- JOB ITEM -
Any images in the records should be skipped; transcribe the rest exactly.

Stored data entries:
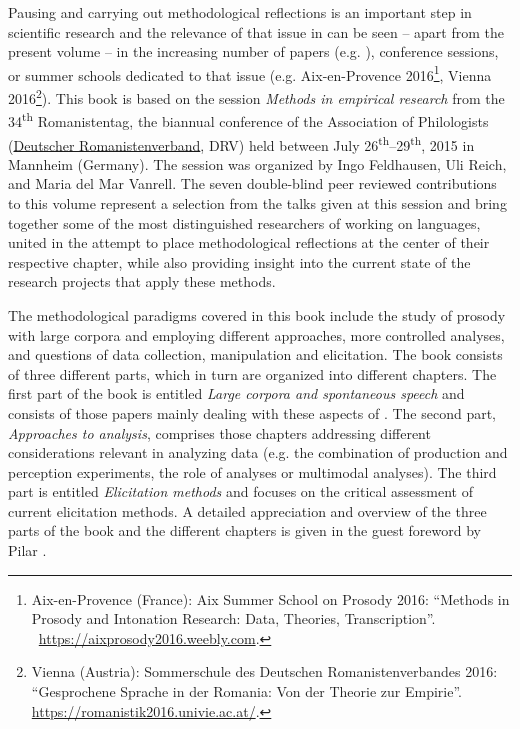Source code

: \documentclass[output=paper]{langsci/langscibook}
\begin{document}
Pausing and carrying out methodological reflections is an important step in scientific research and the relevance of that issue in  can be seen – apart from the present volume – in the increasing number of papers (e.g. \citealt{Niebuhr2015,Cole.2016}), conference sessions, or summer schools dedicated to that issue (e.g. Aix-en-Provence 2016\footnote{ Aix-en-Provence (France): Aix Summer School on Prosody 2016: “Methods in Prosody and Intonation Research: Data, Theories, Transcription”. ~\href{https://aixprosody2016.weebly.com}{https://aixprosody2016.weebly.com}.}, Vienna 2016\footnote{Vienna (Austria): Sommerschule des Deutschen Romanistenverbandes 2016: “Gesprochene Sprache in der Romania: Von der Theorie zur Empirie”. \href{https://romanistik2016.univie.ac.at/}{https://romanistik2016.univie.ac.at/}.}). This book is based on the session \textit{Methods in empirical  research} from the 34\textsuperscript{th} Romanistentag, the biannual conference of the  Association of  Philologists (\href{http://www.deutscher-romanistenverband.de/}{Deutscher Romanistenverband}, DRV) held between July 26\textsuperscript{th}--29\textsuperscript{th}, 2015 in Mannheim (Germany). The session was organized by Ingo Feldhausen, Uli Reich, and Maria del Mar Vanrell. The seven double-blind peer reviewed contributions to this volume represent a selection from the talks given at this session and bring together some of the most distinguished researchers of  working on  languages, united in the attempt to place methodological reflections at the center of their respective chapter, while also providing insight into the current state of the research projects that apply these methods.\largerpage

The methodological paradigms covered in this book include the study of pro\-sody with large corpora and  employing different approaches, more controlled  analyses, and questions of  data collection, manipulation and elicitation. The book consists of three different parts, which in turn are organized into different chapters. The first part of the book is entitled \textit{Large corpora and spontaneous speech} and consists of those papers mainly dealing with these aspects of . The second part, \textit{Approaches to  analysis}, comprises those chapters addressing different considerations relevant in analyzing  data (e.g. the combination of production and perception experiments, the role of  analyses or multimodal analyses). The third part is entitled \textit{Elicitation methods} and focuses on the critical assessment of current elicitation methods. A detailed appreciation and overview of the three parts of the book and the different chapters is given in the guest foreword by Pilar \citeauthor{Prieto.2018}.
\end{document}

- ANSWER SPACE -
Source code

: \documentclass[output=paper]{langsci/langscibook}
\begin{document}
Pausing and carrying out methodological reflections is an important step in scientific research and the relevance of that issue in  can be seen – apart from the present volume – in the increasing number of papers (e.g. \citealt{Niebuhr2015,Cole.2016}), conference sessions, or summer schools dedicated to that issue (e.g. Aix-en-Provence 2016\footnote{ Aix-en-Provence (France): Aix Summer School on Prosody 2016: “Methods in Prosody and Intonation Research: Data, Theories, Transcription”. ~\href{https://aixprosody2016.weebly.com}{https://aixprosody2016.weebly.com}.}, Vienna 2016\footnote{Vienna (Austria): Sommerschule des Deutschen Romanistenverbandes 2016: “Gesprochene Sprache in der Romania: Von der Theorie zur Empirie”. \href{https://romanistik2016.univie.ac.at/}{https://romanistik2016.univie.ac.at/}.}). This book is based on the session \textit{Methods in empirical  research} from the 34\textsuperscript{th} Romanistentag, the biannual conference of the  Association of  Philologists (\href{http://www.deutscher-romanistenverband.de/}{Deutscher Romanistenverband}, DRV) held between July 26\textsuperscript{th}--29\textsuperscript{th}, 2015 in Mannheim (Germany). The session was organized by Ingo Feldhausen, Uli Reich, and Maria del Mar Vanrell. The seven double-blind peer reviewed contributions to this volume represent a selection from the talks given at this session and bring together some of the most distinguished researchers of  working on  languages, united in the attempt to place methodological reflections at the center of their respective chapter, while also providing insight into the current state of the research projects that apply these methods.\largerpage

The methodological paradigms covered in this book include the study of pro\-sody with large corpora and  employing different approaches, more controlled  analyses, and questions of  data collection, manipulation and elicitation. The book consists of three different parts, which in turn are organized into different chapters. The first part of the book is entitled \textit{Large corpora and spontaneous speech} and consists of those papers mainly dealing with these aspects of . The second part, \textit{Approaches to  analysis}, comprises those chapters addressing different considerations relevant in analyzing  data (e.g. the combination of production and perception experiments, the role of  analyses or multimodal analyses). The third part is entitled \textit{Elicitation methods} and focuses on the critical assessment of current elicitation methods. A detailed appreciation and overview of the three parts of the book and the different chapters is given in the guest foreword by Pilar \citeauthor{Prieto.2018}.
\end{document}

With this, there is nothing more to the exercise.